|LETTER TO EDITOR
|Year : 2015 | Volume
| Issue : 3 | Page : 474
The leadership crisis of medical profession in India: Ongoing impact on the health system
Department of Medicine, All India Institute of Medical Sciences, New Delhi, India
|Date of Web Publication||23-Jul-2015|
Department of Medicine, All India Institute of Medical Sciences, New Delhi 110 029
Source of Support: None, Conflict of Interest: None
|How to cite this article:|
Sood R. The leadership crisis of medical profession in India: Ongoing impact on the health system. J Family Med Prim Care 2015;4:474
|How to cite this URL:|
Sood R. The leadership crisis of medical profession in India: Ongoing impact on the health system. J Family Med Prim Care [serial online] 2015 [cited 2021 Sep 16];4:474. Available from: https://www.jfmpc.com/text.asp?2015/4/3/474/161366
This is in reference to the editorial published in the last issue of the JFMPC. 
Quite often, the public expectations are blamed for the increasing culture of medical specialization developing over the last many years. However, I think this is true only for a relatively small proportion of patients and public. In general, people want a good doctor, not necessarily always a super-specialist (actually sub-specialist). It is not unusual today to see many patients in medicine out patient department (OPD), after they have been to a number of sub-specialists without their actual problem being solved. By this time, they usually know they "do not have" a heart disease or a disease of a particular organ, but what is responsible for their suffering is not deciphered (many a times it could all be psychosomatic). They keep shuttling from one OPD to another, not only increasing the cost of care, the load on hospitals, and individual doctors but also suffering the discomfort and loss of time and wages.
Attending to patients admitted through medical emergency in a tertiary care center, I can easily say that a good proportion of them might not have reached the existing state had they been dealt with appropriately at primary and secondary health care levels, again emphasizing the need for improving the quality of undergraduate and postgraduate training at a national level and increasing the breadth of their training. Just increasing the numbers is not solving the problem, either in terms of quality of health care or breadth of coverage. As pointed out by the author, a large pool of graduates is just sitting and preparing for PG entrance exams, thus creating an artificial shortage.
There is no doubt that a well-trained graduate with the necessary breadth of knowledge and skills (a family physician) should form the backbone of the primary health care system. Though an initiative to develop a curriculum for an MD in family medicine has been taken by Medical Council of India, not many medical colleges have shown interest in introducing this course. Important is for policy makers and health care systems to value broad based physicians, create more career opportunities for them, and build appropriate reward systems for more doctors to choose primary care specialties. We have been having a dearth of good applicants for senior residency in internal medicine as almost all of them after their MD start appearing for DM entrance exam. Hence, it becomes like a hurdle race clearing one entrance exam after the other before they enter fully into the health care system. I have come across many young doctors who though say they enjoy broad based specialty like internal medicine and find it more exciting, but enter into sub-specialty because of market pressures and our health care systems geared toward specialty-driven hospitals.

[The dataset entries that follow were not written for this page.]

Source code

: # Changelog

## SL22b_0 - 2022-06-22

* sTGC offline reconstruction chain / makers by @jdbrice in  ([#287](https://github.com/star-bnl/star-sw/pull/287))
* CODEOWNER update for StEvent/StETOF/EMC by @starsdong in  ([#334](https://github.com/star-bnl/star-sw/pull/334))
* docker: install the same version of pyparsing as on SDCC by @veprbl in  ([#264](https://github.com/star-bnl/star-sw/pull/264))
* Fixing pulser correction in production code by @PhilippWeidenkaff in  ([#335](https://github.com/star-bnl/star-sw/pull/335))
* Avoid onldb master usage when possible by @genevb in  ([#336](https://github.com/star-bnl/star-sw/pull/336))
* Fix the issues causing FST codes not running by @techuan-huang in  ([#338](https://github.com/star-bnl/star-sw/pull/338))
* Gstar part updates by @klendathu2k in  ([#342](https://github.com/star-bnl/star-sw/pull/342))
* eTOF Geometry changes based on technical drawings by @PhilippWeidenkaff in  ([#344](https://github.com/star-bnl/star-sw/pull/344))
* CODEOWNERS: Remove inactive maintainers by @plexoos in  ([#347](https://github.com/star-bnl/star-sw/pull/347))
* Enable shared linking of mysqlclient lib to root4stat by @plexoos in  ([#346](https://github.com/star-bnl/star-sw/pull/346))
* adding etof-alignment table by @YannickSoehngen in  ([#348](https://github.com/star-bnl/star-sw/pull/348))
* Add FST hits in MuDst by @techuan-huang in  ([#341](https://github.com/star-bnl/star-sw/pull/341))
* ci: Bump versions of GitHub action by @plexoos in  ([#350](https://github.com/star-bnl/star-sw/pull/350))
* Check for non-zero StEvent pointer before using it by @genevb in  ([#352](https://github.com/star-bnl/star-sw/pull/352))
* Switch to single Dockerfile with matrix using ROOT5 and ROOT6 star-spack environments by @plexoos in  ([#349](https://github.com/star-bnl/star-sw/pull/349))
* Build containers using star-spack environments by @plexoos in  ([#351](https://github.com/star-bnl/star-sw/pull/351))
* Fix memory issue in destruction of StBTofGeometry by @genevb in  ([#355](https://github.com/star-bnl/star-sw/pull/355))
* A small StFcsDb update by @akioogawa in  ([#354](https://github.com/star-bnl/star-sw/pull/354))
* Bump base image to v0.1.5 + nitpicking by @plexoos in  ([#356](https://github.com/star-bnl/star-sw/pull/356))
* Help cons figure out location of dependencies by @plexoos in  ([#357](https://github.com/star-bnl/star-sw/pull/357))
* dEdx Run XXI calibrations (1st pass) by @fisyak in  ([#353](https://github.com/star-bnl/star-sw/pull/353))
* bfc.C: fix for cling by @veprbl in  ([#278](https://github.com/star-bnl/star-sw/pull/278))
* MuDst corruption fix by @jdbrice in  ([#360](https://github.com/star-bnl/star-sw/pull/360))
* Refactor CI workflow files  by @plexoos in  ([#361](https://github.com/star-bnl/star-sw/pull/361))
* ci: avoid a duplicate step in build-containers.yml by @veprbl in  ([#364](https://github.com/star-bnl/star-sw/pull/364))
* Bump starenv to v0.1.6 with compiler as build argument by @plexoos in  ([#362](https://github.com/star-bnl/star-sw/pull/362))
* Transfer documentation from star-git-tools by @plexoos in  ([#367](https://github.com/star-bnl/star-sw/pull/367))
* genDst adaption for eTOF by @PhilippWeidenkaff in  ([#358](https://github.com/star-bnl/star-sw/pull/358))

I compliment the author for voicing these concerns. Though there is a need of having adequate tertiary health care institutions through the country, it is the focus on improving primary and secondary level health care that would not only play an important role in improving the health of the people but also decrease the unnecessary load on these tertiary care centers. A good proportion of undergraduate and postgraduate training should happen at ambulatory settings in the community and in secondary level hospitals so that they are better geared up to meet the health needs of society. Through their curricula, students need to experience that quality primary and secondary level care can be as satisfying and rewarding as much as practicing in a narrow field in Hi-Tech environment.
| References|| |
Kumar R. The leadership crisis of medical profession in India: Ongoing impact on the health system. J Family Med Prim Care 2015;4:159-61.